Rire c’est se relâcher, se dévoiler, transformer son visage et son apparence tout en s’exprimant vocalement (et parfois très bruyamment). Donc si on voulait être une personne élégante, le rire était exclu. Autant dire qu’une femme comédienne cherchant à provoquer des émotions chez le spectateur n’était pas courante. En France, la première qui monta sur une scène fût l’italienne Isabelle Andreini en 1603. Avant, l’accès était tout bonnement interdit.

Femmes en scène


Dans le registre plus directement ‘comique’ et populaire qu’est le cirque, on relève peu de figures clownesques féminines dans la tradition. En fait il n’en existe pas, car l’Auguste, le clown blanc et le contre pître, sont tous masculins dans leurs désignations. Jusqu’à il y a peu, ce métier était exclusivement masculin comme l’analyse ​cet article​. Cette année encore, en 2018, les femmes sont très peu présentes dans les grands festivals comme celui d’Avignon. La directrice de théâtre Carole Thibaut a d’ailleurs refusé un Molière durant cette édition, en dénonçant l’écrasante majorité d’hommes : 89% d’auteurs hommes contre 11% de femmes. Non qu’elles ne créent pas, elles ne sont simplement pas ou peu mises en valeur.
Jouer un rôle serait donc si vulgaire ? Si les femmes en veulent un, le domestique est tout à elles ! En tout cas, c’est ce que semble moquer frontalement Martha Rosler dans Semiotics

of the Kitchen de 1975.

Parodiant une émission de cuisine, l’artiste nous fait une démonstration de tous les objets présents chez elle. Le sous-titre justement satirique, donne la critique : “For Educational In-House Use Only”.

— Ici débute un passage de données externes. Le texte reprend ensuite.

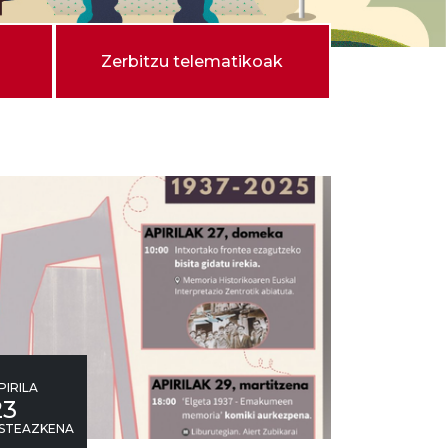
Zerbitzu telematikoak
PIRILA
23
STEAZKENA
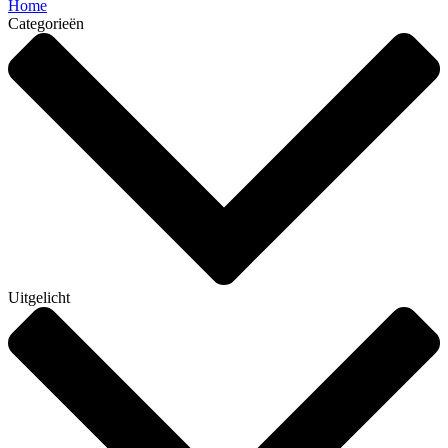
Home
Categorieën
Uitgelicht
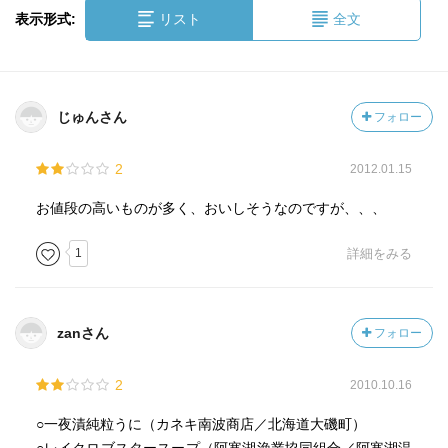
表示形式:
リスト
全文
じゅんさん
フォロー
2
2012.01.15
お値段の高いものが多く、おいしそうなのですが、、、
1
詳細をみる
zanさん
フォロー
2
2010.10.16
○一夜漬純粒うに（カネキ南波商店／北海道大磯町）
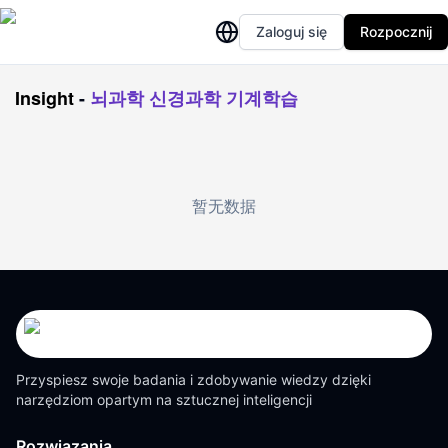
Zaloguj się
Rozpocznij
Insight
-
뇌과학 신경과학 기계학습
暂无数据
Przyspiesz swoje badania i zdobywanie wiedzy dzięki
narzędziom opartym na sztucznej inteligencji
Rozwiązania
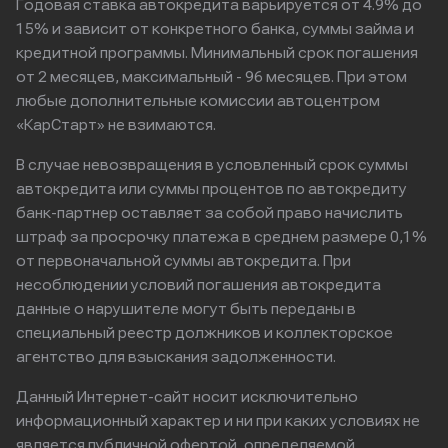
Годовая ставка автокредита варьируется от 4.9% до
15% и зависит от конкретного банка, суммы займа и
кредитной программы. Минимальный срок погашения
от 2 месяцев, максимальный - 96 месяцев. При этом
любые дополнительные комиссии автоцентром
«КарСтарт» не взимаются.
В случае невозвращения в условленный срок суммы
автокредита или суммы процентов по автокредиту
банк-партнер оставляет за собой право начислить
штраф за просрочку платежа в среднем размере 0,1%
от первоначальной суммы автокредита. При
несоблюдении условий погашения автокредита
данные о нарушителе могут быть переданы в
специальный реестр должников и коллекторское
агентство для взыскания задолженности.
Данный Интернет-сайт носит исключительно
информационный характер и ни при каких условиях не
является публичной офертой, определяемой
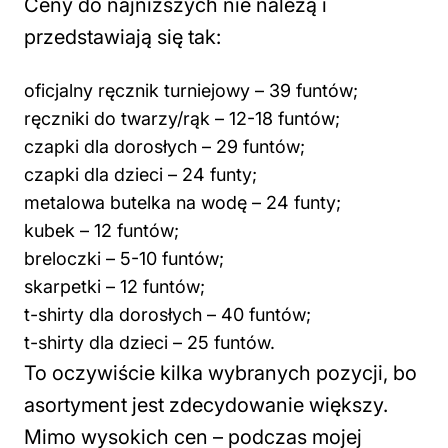
Ceny do najniższych nie należą i
przedstawiają się tak:
oficjalny ręcznik turniejowy – 39 funtów;
ręczniki do twarzy/rąk – 12-18 funtów;
czapki dla dorosłych – 29 funtów;
czapki dla dzieci – 24 funty;
metalowa butelka na wodę – 24 funty;
kubek – 12 funtów;
breloczki – 5-10 funtów;
skarpetki – 12 funtów;
t-shirty dla dorosłych – 40 funtów;
t-shirty dla dzieci – 25 funtów.
To oczywiście kilka wybranych pozycji, bo
asortyment jest zdecydowanie większy.
Mimo wysokich cen – podczas mojej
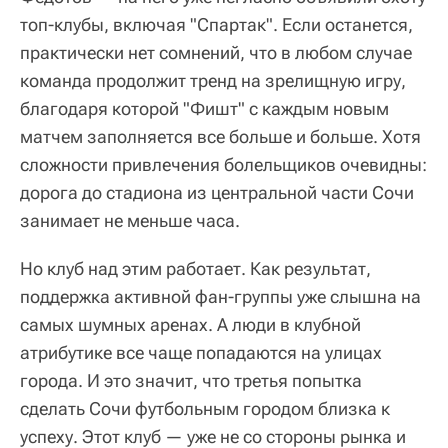
топ-клубы, включая "Спартак". Если останется,
практически нет сомнений, что в любом случае
команда продолжит тренд на зрелищную игру,
благодаря которой "Фишт" с каждым новым
матчем заполняется все больше и больше. Хотя
сложности привлечения болельщиков очевидны:
дорога до стадиона из центральной части Сочи
занимает не меньше часа.
Но клуб над этим работает. Как результат,
поддержка активной фан-группы уже слышна на
самых шумных аренах. А люди в клубной
атрибутике все чаще попадаются на улицах
города. И это значит, что третья попытка
сделать Сочи футбольным городом близка к
успеху. Этот клуб — уже не со стороны рынка и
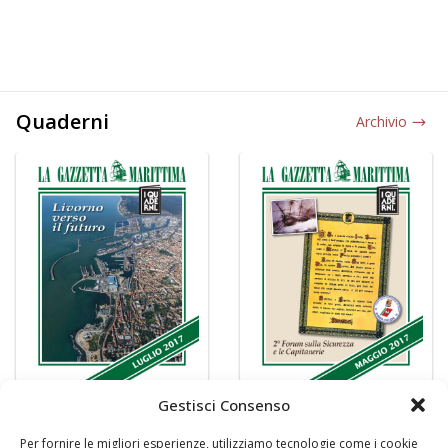
Quaderni
Archivio
Gestisci Consenso
Per fornire le migliori esperienze, utilizziamo tecnologie come i cookie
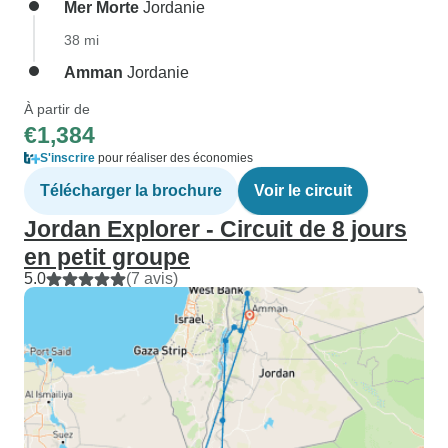
Mer Morte
Jordanie
38 mi
Amman
Jordanie
À partir de
€1,384
S'inscrire
pour réaliser des économies
Télécharger la brochure
Voir le circuit
Jordan Explorer - Circuit de 8 jours
en petit groupe
5.0
(7 avis)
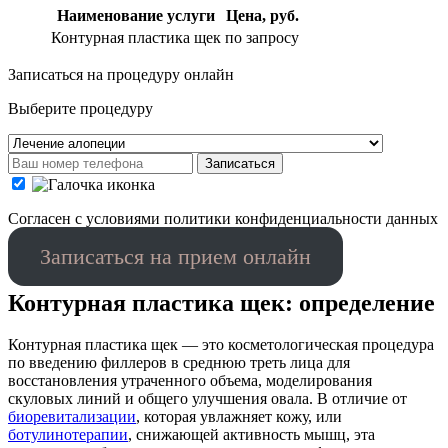
Наименование услуги
Цена, руб.
Контурная пластика щек
по запросу
Записаться на процедуру онлайн
Выберите процедуру
Записаться
Cогласен с условиями
политики конфиденциальности данных
Записаться на прием онлайн
Контурная пластика щек: определение
Контурная пластика щек — это косметологическая процедура
по введению филлеров в среднюю треть лица для
восстановления утраченного объема, моделирования
скуловых линий и общего улучшения овала. В отличие от
биоревитализации
, которая увлажняет кожу, или
ботулинотерапии
, снижающей активность мышц, эта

La comédie féminine, celle qui provoque le rire, semble avoir été longtemps exclue de la bourgeoisie. Les tableaux nous ont montré cette classe dans un raffinement singulier. Est-ce pour autant que les femmes ne riaient pas ? On en doute. Ainsi, loin des planches, les peintures témoignent de la comédie humaine, celle quotidienne à laquelle nous avons à faire. Comme l’a souligné Carole Thibaut, tout reste à faire dans les domaines artistiques pour que les femmes parviennent à occuper la place qu’elles méritent.